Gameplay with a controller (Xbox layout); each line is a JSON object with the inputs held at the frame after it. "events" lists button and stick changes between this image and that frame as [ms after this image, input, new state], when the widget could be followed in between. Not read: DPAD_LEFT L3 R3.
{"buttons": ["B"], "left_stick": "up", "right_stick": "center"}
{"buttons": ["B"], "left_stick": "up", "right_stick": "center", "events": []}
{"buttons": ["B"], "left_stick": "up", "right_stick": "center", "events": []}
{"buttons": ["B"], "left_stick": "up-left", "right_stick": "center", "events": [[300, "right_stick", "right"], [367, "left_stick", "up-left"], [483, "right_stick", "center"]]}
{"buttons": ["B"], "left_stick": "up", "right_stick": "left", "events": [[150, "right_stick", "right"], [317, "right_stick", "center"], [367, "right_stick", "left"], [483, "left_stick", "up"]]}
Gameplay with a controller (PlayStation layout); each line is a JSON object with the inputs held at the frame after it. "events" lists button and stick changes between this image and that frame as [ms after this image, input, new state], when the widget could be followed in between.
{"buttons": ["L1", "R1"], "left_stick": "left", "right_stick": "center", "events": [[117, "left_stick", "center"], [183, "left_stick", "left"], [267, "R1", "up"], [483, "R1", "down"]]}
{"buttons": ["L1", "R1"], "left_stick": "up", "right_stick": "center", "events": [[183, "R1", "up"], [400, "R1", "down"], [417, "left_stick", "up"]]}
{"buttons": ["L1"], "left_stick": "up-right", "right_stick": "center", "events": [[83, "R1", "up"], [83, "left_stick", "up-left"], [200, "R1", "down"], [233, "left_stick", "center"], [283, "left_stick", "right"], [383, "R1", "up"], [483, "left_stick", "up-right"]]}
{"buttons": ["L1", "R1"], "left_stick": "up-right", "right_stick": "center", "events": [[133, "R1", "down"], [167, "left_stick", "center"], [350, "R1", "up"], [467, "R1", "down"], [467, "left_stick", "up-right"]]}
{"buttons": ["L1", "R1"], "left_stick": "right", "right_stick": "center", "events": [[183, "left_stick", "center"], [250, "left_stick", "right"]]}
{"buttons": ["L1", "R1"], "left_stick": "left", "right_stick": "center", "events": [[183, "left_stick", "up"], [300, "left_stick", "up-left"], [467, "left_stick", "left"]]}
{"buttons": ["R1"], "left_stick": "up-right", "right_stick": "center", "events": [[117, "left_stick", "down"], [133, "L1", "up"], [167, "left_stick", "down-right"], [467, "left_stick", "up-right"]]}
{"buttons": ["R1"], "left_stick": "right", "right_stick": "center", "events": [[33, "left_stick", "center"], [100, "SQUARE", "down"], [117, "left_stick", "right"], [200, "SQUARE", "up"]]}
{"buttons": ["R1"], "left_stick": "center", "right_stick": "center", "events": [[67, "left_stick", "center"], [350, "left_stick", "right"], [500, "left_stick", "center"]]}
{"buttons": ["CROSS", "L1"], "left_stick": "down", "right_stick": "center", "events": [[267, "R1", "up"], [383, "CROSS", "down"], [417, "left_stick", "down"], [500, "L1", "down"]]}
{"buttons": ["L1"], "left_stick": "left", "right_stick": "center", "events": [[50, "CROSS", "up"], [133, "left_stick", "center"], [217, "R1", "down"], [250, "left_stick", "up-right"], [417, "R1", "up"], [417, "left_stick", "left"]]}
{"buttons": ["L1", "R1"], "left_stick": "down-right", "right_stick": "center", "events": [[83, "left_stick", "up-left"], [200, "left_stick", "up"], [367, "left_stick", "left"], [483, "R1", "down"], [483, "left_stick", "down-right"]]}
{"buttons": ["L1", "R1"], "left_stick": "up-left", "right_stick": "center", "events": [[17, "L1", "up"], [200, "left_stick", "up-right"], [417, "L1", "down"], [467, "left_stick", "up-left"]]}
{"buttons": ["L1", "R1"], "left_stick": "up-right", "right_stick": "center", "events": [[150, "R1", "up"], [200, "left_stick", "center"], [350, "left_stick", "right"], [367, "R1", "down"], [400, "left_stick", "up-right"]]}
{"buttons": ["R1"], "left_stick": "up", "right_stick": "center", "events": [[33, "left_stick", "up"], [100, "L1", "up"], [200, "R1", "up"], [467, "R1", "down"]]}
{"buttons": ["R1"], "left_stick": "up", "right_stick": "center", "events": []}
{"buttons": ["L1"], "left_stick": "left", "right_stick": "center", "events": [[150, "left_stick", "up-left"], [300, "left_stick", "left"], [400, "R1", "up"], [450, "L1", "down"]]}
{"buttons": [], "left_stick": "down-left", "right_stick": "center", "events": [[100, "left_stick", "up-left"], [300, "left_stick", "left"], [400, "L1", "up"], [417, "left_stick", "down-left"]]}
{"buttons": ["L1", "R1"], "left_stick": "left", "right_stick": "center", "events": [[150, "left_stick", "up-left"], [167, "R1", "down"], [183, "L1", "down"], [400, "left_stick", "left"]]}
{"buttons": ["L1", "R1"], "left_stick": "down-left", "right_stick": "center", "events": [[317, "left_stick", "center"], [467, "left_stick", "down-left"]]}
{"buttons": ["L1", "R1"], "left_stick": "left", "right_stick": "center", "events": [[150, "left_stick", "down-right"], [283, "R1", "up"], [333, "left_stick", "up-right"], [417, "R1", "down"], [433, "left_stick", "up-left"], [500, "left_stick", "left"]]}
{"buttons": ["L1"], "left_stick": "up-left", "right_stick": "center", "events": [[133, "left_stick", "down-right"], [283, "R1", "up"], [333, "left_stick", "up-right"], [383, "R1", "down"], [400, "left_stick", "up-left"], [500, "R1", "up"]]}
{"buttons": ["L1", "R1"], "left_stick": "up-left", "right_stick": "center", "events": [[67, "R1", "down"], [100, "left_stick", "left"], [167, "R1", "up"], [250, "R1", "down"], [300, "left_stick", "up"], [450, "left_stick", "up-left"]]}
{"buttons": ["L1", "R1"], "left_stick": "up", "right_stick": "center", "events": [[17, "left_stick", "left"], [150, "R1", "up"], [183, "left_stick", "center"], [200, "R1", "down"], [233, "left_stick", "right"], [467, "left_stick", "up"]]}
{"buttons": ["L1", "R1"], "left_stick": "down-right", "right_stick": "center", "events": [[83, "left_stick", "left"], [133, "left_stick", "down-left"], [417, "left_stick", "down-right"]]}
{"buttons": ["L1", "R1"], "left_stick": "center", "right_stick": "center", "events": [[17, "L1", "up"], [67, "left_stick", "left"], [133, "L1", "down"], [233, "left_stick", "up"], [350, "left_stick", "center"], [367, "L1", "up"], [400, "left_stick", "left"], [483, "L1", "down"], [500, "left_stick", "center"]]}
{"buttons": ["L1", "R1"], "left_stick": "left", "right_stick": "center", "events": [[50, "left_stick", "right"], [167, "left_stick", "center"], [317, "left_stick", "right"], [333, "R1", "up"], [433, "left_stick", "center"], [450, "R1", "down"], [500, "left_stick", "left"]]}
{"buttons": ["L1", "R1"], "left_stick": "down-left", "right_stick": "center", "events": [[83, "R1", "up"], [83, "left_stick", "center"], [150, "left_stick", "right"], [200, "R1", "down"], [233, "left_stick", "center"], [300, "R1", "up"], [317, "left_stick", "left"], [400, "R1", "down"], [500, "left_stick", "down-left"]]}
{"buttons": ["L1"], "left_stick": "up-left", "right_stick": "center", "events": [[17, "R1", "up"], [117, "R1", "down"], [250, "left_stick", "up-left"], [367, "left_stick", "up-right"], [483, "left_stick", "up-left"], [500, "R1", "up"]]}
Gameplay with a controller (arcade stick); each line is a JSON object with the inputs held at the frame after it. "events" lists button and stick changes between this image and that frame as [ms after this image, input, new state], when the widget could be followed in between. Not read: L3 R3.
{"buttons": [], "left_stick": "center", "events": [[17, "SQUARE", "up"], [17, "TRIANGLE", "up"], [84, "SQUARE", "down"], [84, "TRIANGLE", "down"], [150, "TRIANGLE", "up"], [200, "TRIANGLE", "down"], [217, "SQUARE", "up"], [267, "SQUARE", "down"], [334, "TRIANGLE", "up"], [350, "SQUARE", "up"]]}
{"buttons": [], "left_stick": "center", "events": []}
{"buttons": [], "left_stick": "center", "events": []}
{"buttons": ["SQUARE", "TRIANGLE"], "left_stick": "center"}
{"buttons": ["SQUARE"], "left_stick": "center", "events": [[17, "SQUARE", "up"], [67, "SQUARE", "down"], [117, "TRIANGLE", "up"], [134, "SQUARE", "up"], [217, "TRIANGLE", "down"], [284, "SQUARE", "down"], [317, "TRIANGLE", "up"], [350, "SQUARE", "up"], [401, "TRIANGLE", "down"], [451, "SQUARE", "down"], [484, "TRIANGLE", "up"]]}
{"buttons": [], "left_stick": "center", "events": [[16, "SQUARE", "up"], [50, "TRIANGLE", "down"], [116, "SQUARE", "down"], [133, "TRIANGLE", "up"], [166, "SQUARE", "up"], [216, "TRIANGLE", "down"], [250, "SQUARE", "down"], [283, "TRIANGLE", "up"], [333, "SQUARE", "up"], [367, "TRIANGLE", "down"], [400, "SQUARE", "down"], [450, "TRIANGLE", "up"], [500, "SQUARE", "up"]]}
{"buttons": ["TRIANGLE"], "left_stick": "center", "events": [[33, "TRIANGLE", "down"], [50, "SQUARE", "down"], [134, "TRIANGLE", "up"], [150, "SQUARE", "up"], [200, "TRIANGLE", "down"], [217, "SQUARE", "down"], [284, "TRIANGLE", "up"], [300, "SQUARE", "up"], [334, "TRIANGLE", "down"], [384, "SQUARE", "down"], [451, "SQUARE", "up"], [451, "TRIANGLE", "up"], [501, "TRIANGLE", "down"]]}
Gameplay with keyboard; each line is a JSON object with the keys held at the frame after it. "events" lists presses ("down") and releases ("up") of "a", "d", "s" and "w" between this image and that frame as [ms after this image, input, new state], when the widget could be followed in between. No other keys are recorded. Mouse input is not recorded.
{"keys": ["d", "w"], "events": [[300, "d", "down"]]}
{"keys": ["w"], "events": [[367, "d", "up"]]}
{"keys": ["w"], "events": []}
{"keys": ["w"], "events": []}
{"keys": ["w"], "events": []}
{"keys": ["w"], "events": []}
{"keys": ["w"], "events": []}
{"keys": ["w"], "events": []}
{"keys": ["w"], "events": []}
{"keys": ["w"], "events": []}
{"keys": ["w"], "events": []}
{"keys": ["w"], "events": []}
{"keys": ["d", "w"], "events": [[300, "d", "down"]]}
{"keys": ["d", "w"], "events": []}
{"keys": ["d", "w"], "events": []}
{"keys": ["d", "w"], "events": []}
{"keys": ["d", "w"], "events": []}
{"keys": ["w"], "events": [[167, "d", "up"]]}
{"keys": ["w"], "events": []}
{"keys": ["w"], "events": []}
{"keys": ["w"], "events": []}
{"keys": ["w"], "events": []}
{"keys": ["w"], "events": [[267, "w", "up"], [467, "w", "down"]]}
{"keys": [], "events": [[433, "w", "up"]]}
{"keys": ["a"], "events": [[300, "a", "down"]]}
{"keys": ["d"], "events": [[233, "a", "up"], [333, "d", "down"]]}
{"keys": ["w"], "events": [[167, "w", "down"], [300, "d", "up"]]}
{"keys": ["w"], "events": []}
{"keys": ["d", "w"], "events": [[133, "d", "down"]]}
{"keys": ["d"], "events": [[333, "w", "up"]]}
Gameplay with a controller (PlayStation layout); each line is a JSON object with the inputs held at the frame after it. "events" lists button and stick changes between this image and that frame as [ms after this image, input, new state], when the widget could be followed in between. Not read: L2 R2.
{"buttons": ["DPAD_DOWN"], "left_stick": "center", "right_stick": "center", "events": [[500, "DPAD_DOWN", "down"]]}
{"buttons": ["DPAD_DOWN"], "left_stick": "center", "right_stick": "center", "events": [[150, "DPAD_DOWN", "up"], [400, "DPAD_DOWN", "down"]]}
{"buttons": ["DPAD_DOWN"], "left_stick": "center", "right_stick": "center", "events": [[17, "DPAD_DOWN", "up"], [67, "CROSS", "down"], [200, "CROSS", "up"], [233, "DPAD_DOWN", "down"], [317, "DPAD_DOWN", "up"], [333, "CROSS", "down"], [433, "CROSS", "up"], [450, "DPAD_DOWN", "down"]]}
· · ·
== WORK REQUIRED ==
Taking the records above as input, show every line in which the word "read" is present.

== SOLUTION BELOW ==
Gameplay with a controller (Xbox layout); each line is a JSON object with the inputs held at the frame after it. "events" lists button and stick changes between this image and that frame as [ms after this image, input, new state], when the widget could be followed in between. Not read: DPAD_LEFT L3 R3.
Gameplay with a controller (arcade stick); each line is a JSON object with the inputs held at the frame after it. "events" lists button and stick changes between this image and that frame as [ms after this image, input, new state], when the widget could be followed in between. Not read: L3 R3.
Gameplay with a controller (PlayStation layout); each line is a JSON object with the inputs held at the frame after it. "events" lists button and stick changes between this image and that frame as [ms after this image, input, new state], when the widget could be followed in between. Not read: L2 R2.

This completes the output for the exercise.